[Items from a data source]
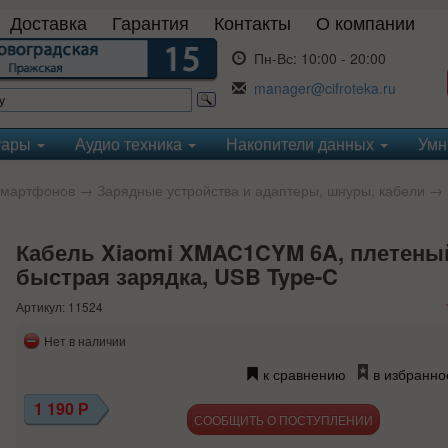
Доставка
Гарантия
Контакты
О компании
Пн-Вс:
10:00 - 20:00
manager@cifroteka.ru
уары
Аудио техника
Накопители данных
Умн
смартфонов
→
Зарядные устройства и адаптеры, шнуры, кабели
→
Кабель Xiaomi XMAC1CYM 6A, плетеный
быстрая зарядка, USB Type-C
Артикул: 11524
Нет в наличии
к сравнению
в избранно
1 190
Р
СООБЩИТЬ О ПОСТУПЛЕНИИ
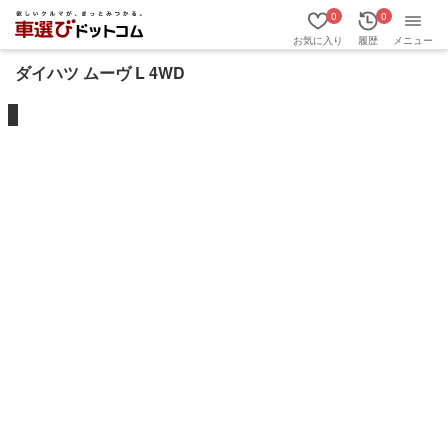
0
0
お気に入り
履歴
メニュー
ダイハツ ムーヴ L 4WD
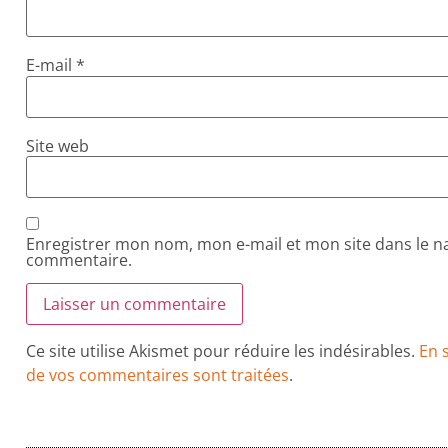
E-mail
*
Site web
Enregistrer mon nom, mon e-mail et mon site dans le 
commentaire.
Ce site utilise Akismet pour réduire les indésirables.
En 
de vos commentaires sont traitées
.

--

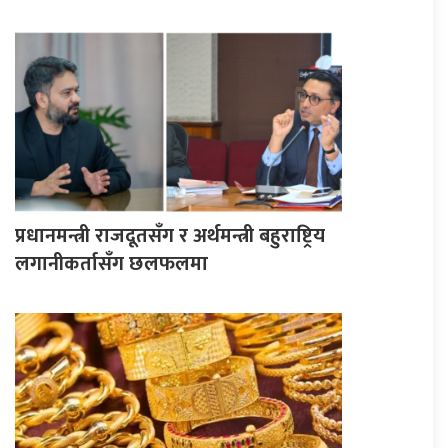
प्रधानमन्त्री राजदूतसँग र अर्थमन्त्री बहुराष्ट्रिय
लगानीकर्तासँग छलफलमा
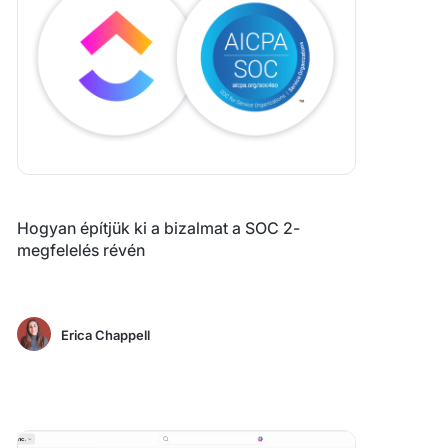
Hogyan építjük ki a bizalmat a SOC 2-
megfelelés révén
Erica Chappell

--

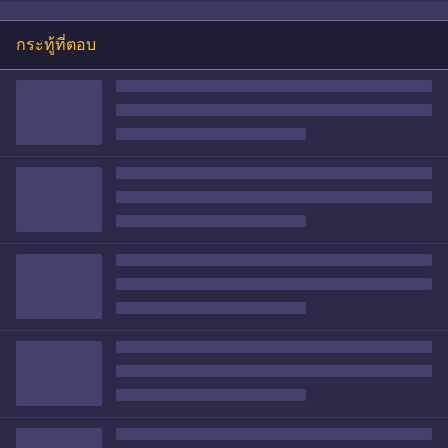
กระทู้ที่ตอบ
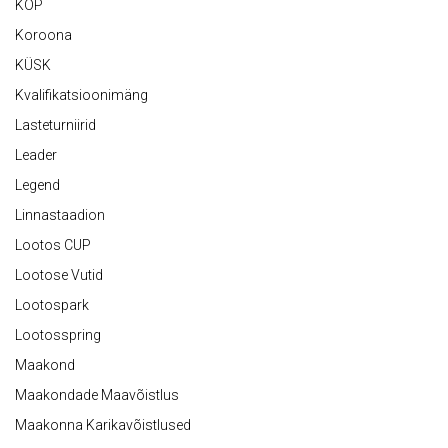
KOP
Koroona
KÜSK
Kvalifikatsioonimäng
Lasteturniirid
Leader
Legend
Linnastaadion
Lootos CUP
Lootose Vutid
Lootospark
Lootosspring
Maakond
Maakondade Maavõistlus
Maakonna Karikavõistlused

■ **WHAT IS NEEDED**
Update the rows starting at the line that contains "Hogyan építjük ki" and ending at the line that contains "Erica Chappell" by replacing "bizalmat" with "biztonságot". Return only those lines, with everything else left as it is.

■ **SOLUTION BELOW**
Hogyan építjük ki a biztonságot a SOC 2-
megfelelés révén
Erica Chappell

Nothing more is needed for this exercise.